After spending several days removing sheetrock, carpets and temporarily repairing the 5 holes in the roof of my parent’s house, I wanted to see what happened to the neighboring town of Pass Christian. My maternal family had lived in this beautiful place of oak trees and bayous for several generations and I was curious. I knew that the National Guard had put up razor wire along all access points and was monitoring who wanted in. I decided to use the back roads. I took interstate 10 west until I reached Delisle and made my way south to a checkpoint. I bluffed my way in by looking annoyed and reciting places and streets that I needed to get to. My first stop was along Bayou Potash (1) to visit one of our family’s cemeteries (2). Devastation is all I can say. Every house that was still there was flattened (3,4). People were sitting beside tents on the ground looking stunned. I then went to the center of town (2 blocks from the beach) to another cemetery (Live Oak) (5,6,7) beside the Pass Christian High School(8). Total devastation is all I can say. The cemetery looks like a dump and the grave of my great aunt is empty. She must have floated out to sea. This area was under 40 feet of water for several hours. I went down 2nd street to visit what was left of my grandmother’s old home (9) as well as several others (10). I kept remembering that a small child and his father had been killed one street over. The houses are still there, just removed from were they should be. The seafood factory is gone (11) as well as everything else. The town is asking people to sign waivers so the city can bulldoze everything bare……..






That’s it. Not drawing any wider meaning from it - not asking for donations, you know where to go if you want to. It just fits into this blog’s general attitude of one man saw/experienced this - make of it what you will. However, the next time I hear someone who has a lot to be grateful to America for, dismiss it and say, “Yeah, well I bet they all voted Republican anyway”, I’m probably not going to bite my tongue.
My neighbour had to fly to Mississippi a few weeks ago to attend his grandfather’s funeral (because of Katrina). On top of his own personal grief, he was hit by devastation that was far worse than he’d imagined - just as is described here. He took some photos, too, showing me where his uncle’s house used to be - and where it is now, for instance. Somehow the TV news (which I saw on the Internet) didn’t properly convey these things. Nor did it communicate one other thing that he noticed: that everyone seems to be incredibly depressed. I think it must have been a very difficult journey for him to make.
David: It’s photo 11 that gets me - it has that look of photos of HIroshima, after they’d cleared the streets and made grids again, but everything inbetween was gone.
Now I’m aware that awful things happen everywhere (I’m after someone to visit Kashmir in circa three weeks to continue this series), but this was in the USA - the world’s most powerful nation nation etc. and over an area quite a bit bigger than Yorkshire. Bearing in mind how gentle our climate is, it makes one wonder why the hell we talk about the weather so much……
AF,
I think your comments regarding hurricane coverage in the German press is more than a bit lopsided.

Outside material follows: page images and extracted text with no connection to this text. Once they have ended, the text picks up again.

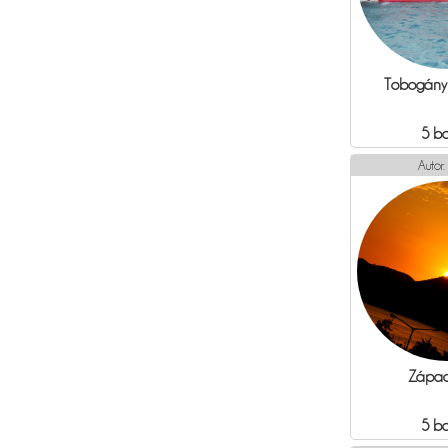
Tobogány 
5 b
Autor:
Západ
5 b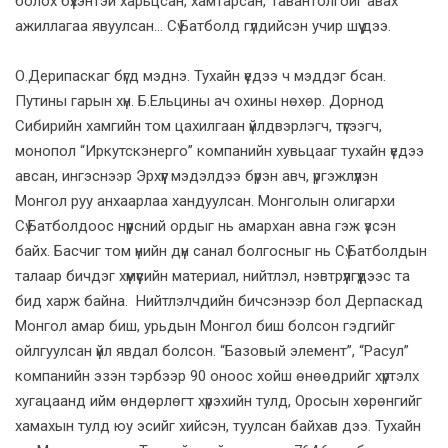
болох бүхэнтэй харьцсан, хамтарсан, Тавантолгойг авах
ажиллагаа явуулсан... Сү.Батболд гүлдийсэн учир шүү дээ.
О.Дерипаскаг бүгд мэднэ. Тухайн үедээ ч мэддэг бсан.
Путины гарын хүн. Б.Ельцины ач охины нөхөр. Дорнод
Сибирийн хамгийн том цахилгаан үйлдвэрлэгч, түгээгч,
монопол “Иркутскэнерго” компанийн хувьцааг тухайн үедээ
авсан, ингэснээр Эрхүүг мэдэлдээ бүрэн авч, үргэжлүүлэн
Монгол руу анхаарлаа хандуулсан. Монголын олигархи
Сү.Батболдоос нүүрсний ордыг нь амархан авна гэж үзсэн
байх. Басчиг том үнийн дүн санал болгосныг нь Сү.Батболдын
талаар бичдэг хүмүүсийн материал, нийтлэл, нэвтрүүлгүүдээс та
бид харж байна. Нийтлэлчдийн бичсэнээр бол Дерпаскад
Монгол амар биш, урьдын Монгол биш болсон гэдгийг
ойлгуулсан үйл явдал болсон. “Базовый элемент”, “Расул”
компанийн эзэн тэрбээр 90 оноос хойш өнөөдрийг хүртэлх
хугацаанд ийм өндөрлөгт хүрэхийн тулд, Оросын хөрөнгийг
хамахын тулд юу эсийг хийсэн, туулсан байхав дээ. Тухайн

Granted, you will always find a journalist or high-ranking administration member in this country who is more than willing to display lots of schadenfreude or patronising behaviour in print or on TV when the US is concerned. Most people I interact with on a daily basis here in Germany will hardly harbour this kind of sentiment given the hardship many victims had to endure.
I think it is fair, however, to carefully dissect the circumstances that led to problems not caused by the direct effect of the hurricane and the subsequent flodding. The NY Times did this, The Economist did this and other foreign media outlets have the right to do the same. It is clear that a natural catastrophe will cause tremendous damage, no matter how well one is prepared.
But as usual, many factors on local and federal level contributed to the organisational mess that closely followed Katrina. Blaming just President Bush might be very convenient, but is hardly appropriate. Local politicans in the South are reluctant to enforce strict building codes since it costs owners/voters a lot of money (NY Times). The administration in New Orleans has been long known for not being a model of efficiency (The Economist). Moreover, the nomination of a former horse afficinado to head FEMA was not a particular stroke of genius. And the list goes on and on. The true scandal lies in all these failures that contributed a lot to unnecessary suffering. The press, US or foreign, should carry out a careful analysis to prevent this from happening again.
I cannot imagine how it is to lose an entire home or even an entire neighbourhood. But my sympathy for the victims is certainly not depending on their party affiliation or their nationality. After the injured are taken care of and after the debris has been cleared off the streets, tough questions must be asked in order to improve prevention and future emergency responses.
JCS: It’s really not meant to be a look at the way German media handled this issue - the intro is my one-man view from someone who watches Tagesschau and reads Süddeutsche on Fridays and Saturdays (if you want real lob-sided criticism, try David’s Medienkritik, which sees anti-Americanism in everything, and in doing so, far weakens their case for when a real example comes along). As it happens - many of the news sources I had were UK or US based. Nor is it a look at the mismanagement behind it - there’s plenty of people looking at that.
It’s one guy, in a town that isn’t New Orleans (and N.Orleans really was all I saw on TV).
‘Hiroshima’ was one of the first words that he used to describe it, in fact. He felt uncomfortable using the word, as clearly some aspects of the devastation are not the same, but he said that ‘Hiroshima’ was the best way he could explain it - and that that was how he’d felt.
I think it’s always awkward knowing when to start setting out the blame after something like this. Too early is tasteless. Too late, and you’ve let them get away with it. Perhaps there is no perfect time. As for ‘God’s vengeance’ - America already has Bush as president. Isn’t that punishment enough?